The Pro Skiff 17 Center Console is one of several new Mako models—16- and 17-foot hulls available in both tiller-steered and center-console versions. So what’s the big surprise? Just stretch out on the bow, hang your head over the rubrail, and take a gander below the waterline. This is no flat-bottom skiff, nor is it a semi-V or V-hull. In fact, it looks downright cat-like, although Mako calls this an “advanced inverted V hull” design. We call it so darn good, it helps this boat make our list of the Top 10 Fishing Boats of 2012.

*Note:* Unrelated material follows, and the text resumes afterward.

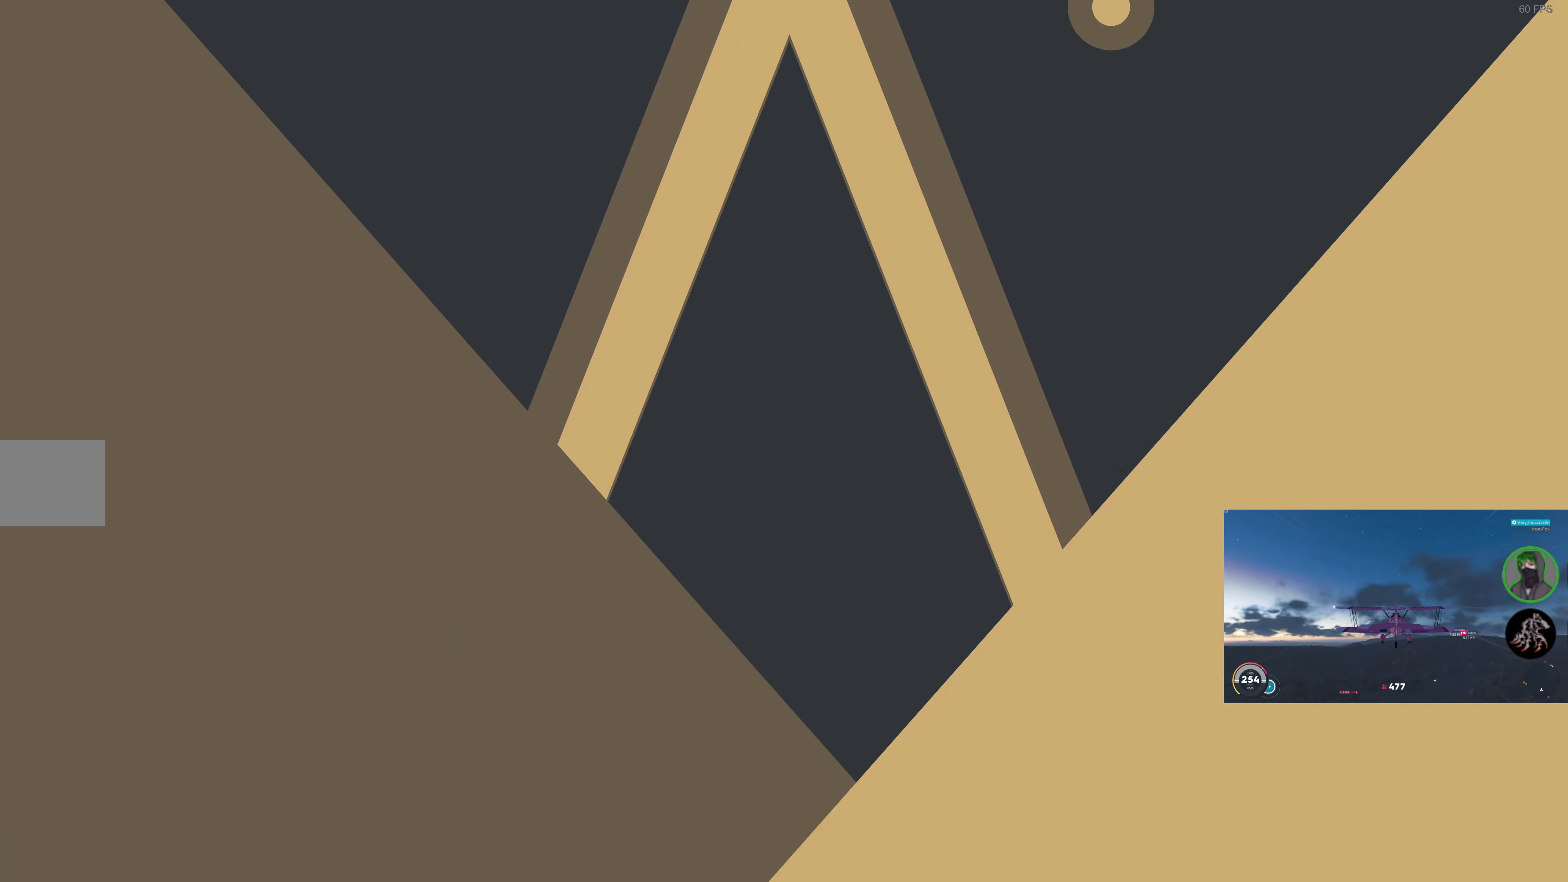
{"buttons": [], "left_stick": "center", "right_stick": "center", "events": []}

What the heck is an inverted V? That depends on who you ask - the term has been applied to many hull shapes, most of which lie somewhere between tunnel hulls and catamarans. In the Mako’s case, the hull looks more or less like a cat with a relatively narrow tunnel that has a third smaller V running down the middle. It’s complemented by two more mini-V’s, one to either side of the V in the center. These two smaller features look almost like vertical chines, and much like a chine, these surfaces are intended to direct water. Unlike a chine, they’re intended to direct water that’s below the waterline, not flying up or away from it. Instead, they help direct the turbulent water created in the tunnel away from the prop, and feed “solid” water to it, preventing the ventilation problems that are common to many cats and tunnel boats that run on a single screw. And they do their job well: While I was running the 17 across Table Rock Lake, wave-hopping off of boat wakes and charging through a one-foot chop, the prop didn’t lose its bite a single time.
When you run a Pro Skiff 17 CC it’ll immediately become apparent why Mako went to all the trouble of designing this relatively complex bottom for a small, relatively inexpensive model line: the ride is nothing short of stellar. Much like a cat, the tunnel compresses an air/water slurry in between the two hulls, cushioning impacts and rendering waves powerless. Also like a cat, handling will take a trip or two to get used to. The boat doesn’t lean out like some twin-hull fishboats, but it doesn’t bank nearly as much as a V-hull, either. And there’s one more running characteristic that sets it apart from catamarans: the boat doesn’t mind being loaded down with weight. A single passenger sitting on the bow can be enough to cause the painful “tunnel-slap” in many small twin-hulled boats (when the flat surface of the top of the tunnel slams against the water), but perhaps thanks to those extra Vs under the deck, the Pro Skiff 17 maintains a soft ride even when fully loaded. Performance, meanwhile, is about what you’d expect from any boat of this size powered with a 60-hp four-stroke. I saw a 25-mph cruise at 4500 rpm and a 35.4-mph top-end.
Don’t let the complexity or the newness of this hull mislead you into thinking that this is an expensive boat. One of the best things about it, in fact, is the price tag: $14,995 will get you the entire package, complete with a trailer. Choose the tiller-steer version with a 25-hp outboard, and the price-point barely breaks $10,000.
There’s only one obvious cost-cutting measure visible on the Pro Skiff 17 CC -- a console that’s roto-molded plastic instead of fiberglass. It flexes quite a bit, but it does have an eight-gallon molded-in livewell under a forward seat, plus five vertical rodholders. The bottom line? If you’re looking for a new skiff that epitomizes the best attributes of a cat yet eliminates many of the twin- and tunnel-hull drawbacks, the Pro Skiff 17 CC is a must-see.
Other choices along the same lines: The Twin Vee 17 is the closest cat; Carolina Skiff’s 17 is the closest boat with a traditional hull design.